▶ **What the task requires**
Search the data below for the string "Dragan" and copy all lines where it shows up.

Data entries
>>

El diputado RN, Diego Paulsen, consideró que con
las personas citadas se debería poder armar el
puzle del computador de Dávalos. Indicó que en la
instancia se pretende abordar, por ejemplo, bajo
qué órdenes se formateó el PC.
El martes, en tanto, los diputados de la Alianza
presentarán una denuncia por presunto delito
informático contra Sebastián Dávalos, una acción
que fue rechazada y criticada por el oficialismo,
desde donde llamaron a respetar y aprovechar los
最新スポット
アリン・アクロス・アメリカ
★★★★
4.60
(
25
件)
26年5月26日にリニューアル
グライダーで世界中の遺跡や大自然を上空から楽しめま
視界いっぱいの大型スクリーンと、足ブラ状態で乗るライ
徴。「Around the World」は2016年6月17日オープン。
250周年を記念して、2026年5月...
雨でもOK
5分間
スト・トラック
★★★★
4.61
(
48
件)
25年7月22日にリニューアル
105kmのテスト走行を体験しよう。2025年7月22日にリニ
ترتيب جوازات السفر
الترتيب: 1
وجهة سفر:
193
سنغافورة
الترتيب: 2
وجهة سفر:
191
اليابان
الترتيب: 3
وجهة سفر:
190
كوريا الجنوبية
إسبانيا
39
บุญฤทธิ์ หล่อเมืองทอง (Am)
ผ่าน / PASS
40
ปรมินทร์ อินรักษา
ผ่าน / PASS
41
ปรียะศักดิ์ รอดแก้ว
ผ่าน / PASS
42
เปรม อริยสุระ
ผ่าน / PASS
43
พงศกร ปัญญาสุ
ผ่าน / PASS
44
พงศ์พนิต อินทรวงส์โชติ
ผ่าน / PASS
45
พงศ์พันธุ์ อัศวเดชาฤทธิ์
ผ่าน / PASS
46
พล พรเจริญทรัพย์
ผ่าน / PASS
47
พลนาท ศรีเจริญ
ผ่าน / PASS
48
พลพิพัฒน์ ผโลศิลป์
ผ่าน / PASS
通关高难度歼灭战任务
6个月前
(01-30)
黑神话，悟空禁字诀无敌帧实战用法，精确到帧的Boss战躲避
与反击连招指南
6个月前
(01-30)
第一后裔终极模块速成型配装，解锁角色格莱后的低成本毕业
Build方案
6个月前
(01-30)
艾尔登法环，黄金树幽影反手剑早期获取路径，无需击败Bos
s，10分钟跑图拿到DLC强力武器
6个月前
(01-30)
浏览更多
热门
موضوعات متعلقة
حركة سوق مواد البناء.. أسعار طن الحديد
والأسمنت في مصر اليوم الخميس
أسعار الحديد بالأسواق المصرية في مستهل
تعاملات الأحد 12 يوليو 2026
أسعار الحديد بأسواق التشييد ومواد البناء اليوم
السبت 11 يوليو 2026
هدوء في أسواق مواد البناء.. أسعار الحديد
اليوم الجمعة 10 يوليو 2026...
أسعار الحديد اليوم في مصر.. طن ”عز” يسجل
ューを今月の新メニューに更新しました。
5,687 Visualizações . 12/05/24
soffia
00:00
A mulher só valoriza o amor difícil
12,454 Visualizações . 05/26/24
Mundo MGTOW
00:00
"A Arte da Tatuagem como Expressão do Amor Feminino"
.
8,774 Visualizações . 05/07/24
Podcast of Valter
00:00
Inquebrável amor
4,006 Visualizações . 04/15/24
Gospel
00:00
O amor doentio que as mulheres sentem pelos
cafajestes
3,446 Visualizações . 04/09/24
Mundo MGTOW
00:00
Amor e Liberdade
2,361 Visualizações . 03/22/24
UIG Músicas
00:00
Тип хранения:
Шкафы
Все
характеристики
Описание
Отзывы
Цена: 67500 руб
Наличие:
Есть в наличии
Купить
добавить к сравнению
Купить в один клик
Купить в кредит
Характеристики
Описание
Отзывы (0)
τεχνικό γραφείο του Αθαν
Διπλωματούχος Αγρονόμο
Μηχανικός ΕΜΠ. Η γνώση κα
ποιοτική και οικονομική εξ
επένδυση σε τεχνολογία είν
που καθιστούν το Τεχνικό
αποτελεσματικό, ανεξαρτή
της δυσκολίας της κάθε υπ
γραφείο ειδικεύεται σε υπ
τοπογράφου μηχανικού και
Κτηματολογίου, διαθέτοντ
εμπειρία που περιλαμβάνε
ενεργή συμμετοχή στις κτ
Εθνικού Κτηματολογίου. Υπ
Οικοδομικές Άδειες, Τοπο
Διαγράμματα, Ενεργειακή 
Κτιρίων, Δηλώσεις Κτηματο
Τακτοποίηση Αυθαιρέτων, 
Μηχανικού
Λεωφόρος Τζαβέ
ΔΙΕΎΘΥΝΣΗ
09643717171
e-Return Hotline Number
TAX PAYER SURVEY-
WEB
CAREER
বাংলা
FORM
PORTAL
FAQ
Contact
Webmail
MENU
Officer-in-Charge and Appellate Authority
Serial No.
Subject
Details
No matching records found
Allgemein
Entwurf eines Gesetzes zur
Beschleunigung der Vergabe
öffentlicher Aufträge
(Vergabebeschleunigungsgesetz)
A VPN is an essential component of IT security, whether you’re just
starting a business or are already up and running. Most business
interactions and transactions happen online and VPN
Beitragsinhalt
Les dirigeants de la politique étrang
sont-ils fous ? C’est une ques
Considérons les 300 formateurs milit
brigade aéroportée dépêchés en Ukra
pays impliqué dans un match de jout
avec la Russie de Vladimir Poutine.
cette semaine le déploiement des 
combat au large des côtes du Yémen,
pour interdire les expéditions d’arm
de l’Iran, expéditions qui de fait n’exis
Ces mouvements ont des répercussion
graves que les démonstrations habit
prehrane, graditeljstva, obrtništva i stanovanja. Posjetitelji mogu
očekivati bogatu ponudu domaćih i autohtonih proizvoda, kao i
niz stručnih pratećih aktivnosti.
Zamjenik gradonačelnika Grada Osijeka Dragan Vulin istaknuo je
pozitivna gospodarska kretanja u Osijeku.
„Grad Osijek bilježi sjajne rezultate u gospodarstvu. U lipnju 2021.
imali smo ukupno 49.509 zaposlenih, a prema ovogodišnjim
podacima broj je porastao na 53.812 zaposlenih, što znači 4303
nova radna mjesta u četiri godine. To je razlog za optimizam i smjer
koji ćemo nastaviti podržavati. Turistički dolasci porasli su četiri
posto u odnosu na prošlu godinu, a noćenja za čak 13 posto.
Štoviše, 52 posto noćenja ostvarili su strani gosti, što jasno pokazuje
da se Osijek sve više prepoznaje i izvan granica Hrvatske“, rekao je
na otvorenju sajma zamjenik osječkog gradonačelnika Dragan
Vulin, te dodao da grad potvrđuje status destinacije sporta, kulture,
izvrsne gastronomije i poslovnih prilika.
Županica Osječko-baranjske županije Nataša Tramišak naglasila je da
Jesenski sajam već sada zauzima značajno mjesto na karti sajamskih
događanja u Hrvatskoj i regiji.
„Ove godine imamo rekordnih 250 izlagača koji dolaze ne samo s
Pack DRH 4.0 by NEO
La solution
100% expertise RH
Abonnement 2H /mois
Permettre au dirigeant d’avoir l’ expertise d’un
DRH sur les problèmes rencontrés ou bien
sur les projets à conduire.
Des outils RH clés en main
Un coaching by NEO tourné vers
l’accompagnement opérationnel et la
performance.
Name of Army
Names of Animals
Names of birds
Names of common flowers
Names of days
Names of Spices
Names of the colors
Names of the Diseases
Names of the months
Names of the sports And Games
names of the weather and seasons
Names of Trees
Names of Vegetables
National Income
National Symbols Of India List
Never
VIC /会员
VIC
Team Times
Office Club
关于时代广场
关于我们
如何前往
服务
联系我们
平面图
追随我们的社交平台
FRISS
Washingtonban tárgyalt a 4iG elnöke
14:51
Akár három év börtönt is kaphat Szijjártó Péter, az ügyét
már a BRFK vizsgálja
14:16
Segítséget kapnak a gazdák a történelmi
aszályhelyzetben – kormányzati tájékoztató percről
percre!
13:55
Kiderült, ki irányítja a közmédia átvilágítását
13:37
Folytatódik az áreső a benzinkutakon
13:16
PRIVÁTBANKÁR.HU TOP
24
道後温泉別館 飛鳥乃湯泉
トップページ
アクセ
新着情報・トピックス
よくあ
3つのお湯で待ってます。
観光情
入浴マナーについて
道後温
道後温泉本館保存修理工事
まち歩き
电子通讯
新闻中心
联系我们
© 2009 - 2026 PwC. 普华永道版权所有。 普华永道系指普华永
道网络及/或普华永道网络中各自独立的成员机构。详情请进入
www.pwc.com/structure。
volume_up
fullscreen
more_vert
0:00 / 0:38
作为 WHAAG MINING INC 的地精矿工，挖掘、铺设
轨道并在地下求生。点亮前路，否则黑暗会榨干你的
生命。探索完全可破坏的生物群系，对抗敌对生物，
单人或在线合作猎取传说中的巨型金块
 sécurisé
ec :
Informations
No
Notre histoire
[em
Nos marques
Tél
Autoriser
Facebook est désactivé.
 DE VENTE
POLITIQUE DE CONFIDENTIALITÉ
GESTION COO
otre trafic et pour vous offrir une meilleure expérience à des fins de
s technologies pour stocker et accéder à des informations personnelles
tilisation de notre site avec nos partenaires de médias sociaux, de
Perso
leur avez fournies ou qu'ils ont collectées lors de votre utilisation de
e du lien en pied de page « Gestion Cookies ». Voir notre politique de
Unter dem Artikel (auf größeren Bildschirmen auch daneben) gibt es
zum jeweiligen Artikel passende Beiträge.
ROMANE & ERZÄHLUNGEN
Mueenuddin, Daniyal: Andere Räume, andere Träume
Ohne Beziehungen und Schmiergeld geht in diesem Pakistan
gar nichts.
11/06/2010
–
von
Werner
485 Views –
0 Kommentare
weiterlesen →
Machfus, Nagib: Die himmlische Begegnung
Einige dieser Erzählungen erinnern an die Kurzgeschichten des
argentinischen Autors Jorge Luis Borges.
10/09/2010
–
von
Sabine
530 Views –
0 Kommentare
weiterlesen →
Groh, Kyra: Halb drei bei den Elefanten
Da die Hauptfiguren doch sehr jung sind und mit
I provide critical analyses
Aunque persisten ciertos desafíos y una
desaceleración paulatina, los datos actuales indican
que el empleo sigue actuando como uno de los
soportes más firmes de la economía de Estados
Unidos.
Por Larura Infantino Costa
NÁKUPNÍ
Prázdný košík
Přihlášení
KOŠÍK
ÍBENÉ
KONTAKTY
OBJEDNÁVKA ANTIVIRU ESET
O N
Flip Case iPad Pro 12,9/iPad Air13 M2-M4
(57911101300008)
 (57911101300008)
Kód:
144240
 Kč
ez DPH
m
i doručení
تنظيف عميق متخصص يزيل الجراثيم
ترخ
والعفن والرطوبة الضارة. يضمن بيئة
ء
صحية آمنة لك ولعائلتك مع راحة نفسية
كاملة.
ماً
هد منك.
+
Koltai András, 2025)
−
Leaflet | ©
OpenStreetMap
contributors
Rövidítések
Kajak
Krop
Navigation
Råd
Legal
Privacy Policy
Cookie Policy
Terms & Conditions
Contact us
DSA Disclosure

<<

▶ **Answer for the task**
Zamjenik gradonačelnika Grada Osijeka Dragan Vulin istaknuo je
na otvorenju sajma zamjenik osječkog gradonačelnika Dragan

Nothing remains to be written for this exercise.